As the men spoke, I walked around the room, and carefully picked up the tablecloth that covered something resting on a table on the side. It was a sefer Torah that was already connected to the atzei chaim on one side, but not on the other side.
“Careful, Osher,” the man called from the other side of the room. “Please don’t touch anything over there, alright?”
I moved aside.
On another lower table, there were a few pieces of parchment rolled up next to a closed bottle. I didn’t dare touch anything; I just looked at the parchment from up close. I hadn’t seen parchment from up close since third grade, when our rebbi, who was also a sofer sta”m, brought pieces to cheder and gave them out to the boys who learned well. I never got a piece, of course, but I looked at the pieces my classmates got. When I learned in Daas Torah, they also once showed us a presentation on writing sifrei Torah. It had been fascinating to see the sofer’s hand forming the letters.
“Are you getting bored, Osher?” the man asked me. “Do you want to try and write something yourself?” He chuckled. I don’t usually like it when people laugh at their own jokes, because the jokes are usually silly. But this time, I liked what he was saying; it was a good idea. “I just want to talk to your rebbi a little longer,” he told me. “Do you know how long it’s been since I last saw him? And do you know what a special person he is? I’m not letting him leave so fast, now that he’s finally here! You can take whichever piece of parchment you want from over there; they are remnants.”

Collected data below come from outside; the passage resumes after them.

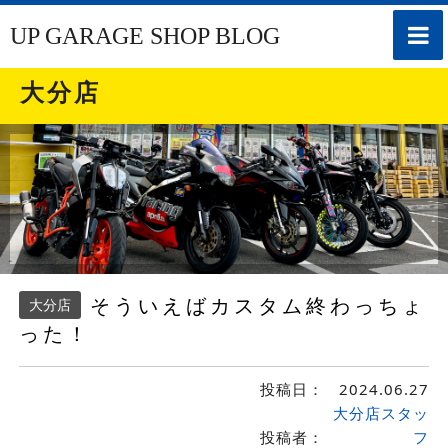
toggle
UP GARAGE SHOP BLOG
naviga
大分店
そういえばカスタム終わっちょ
大分店
った！
投稿日：
2024.06.27
大分店スタッ
投稿者：
フ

“Is there something I need to know?” I asked, as I found the writing tools, a special pen with a feather stuck into the top.
“What do you mean?”
‘When you write sta”m, is there something special you need to know?”
He burst out laughing. “Of course. There are lots of halachos. But you are not writing sta”m; you’re writing stam. Do you understand the difference?”
“I think so,” I said quietly.
“The only rule that you need to remember is to be careful about your clothes.”
Reb Elazar said something quietly, maybe that I didn’t like it when people laughed at me. But this time, I ignored the scorn, and the man as well. Let’s say I was now a sofer sta”m. I would begin with Chumash Bereishis, and I’d imitate the hand of that sofer I had seen during that presentation. He’d held the quill on a slant, at a certain angle. Oh, good, there were even lines already scored into these pieces of parchment, so I could start writing.
I wrote the whole first pasuk: Bereishis bara… Then I moved onto the second pasuk, and they were still talking. In the middle of “vavohu,” the ink spread into an ugly stain. It was alright. There were lots of pieces of parchment.
I stretched and shook my hand, careful not to splatter the black liquid anywhere. Then I took another piece of parchment. This time I decided to write “Reiness Family” in nice lettering. I once saw a nameplate made from parchment on a door. Maybe Rabbi Reiness would want one like that.
“Nu, are you enjoying the writing?”
They were both standing behind me. Reb Elazar’s friend took the first piece of parchment, which was on the edge of the table. “Wait a minute, what’s this? Where does this belong?” he murmured, looking around. Then he looked back at me. “So what did you write? Oh, are you beginning the letter mem? Nice, very nice! What did you write until now? From far it looked like you were working hard.”
“This,” I said. I was still busy with my work, so I just nodded my head toward the parchment he was holding.
“What?” Reb Elazar asked.
“I don’t see anything here,” his friend said.
“This,” I said, and pointed to the first piece, with the pasuk from Bereishis.
“You wrote this?!” The man picked up the piece and looked at me, and then at it, and then at me again. “No!”
“Yes!” I said. I hoped that it wasn’t chutzpah. But after all, he was not supposed to be my trial bunny. And I wasn’t sorry about that.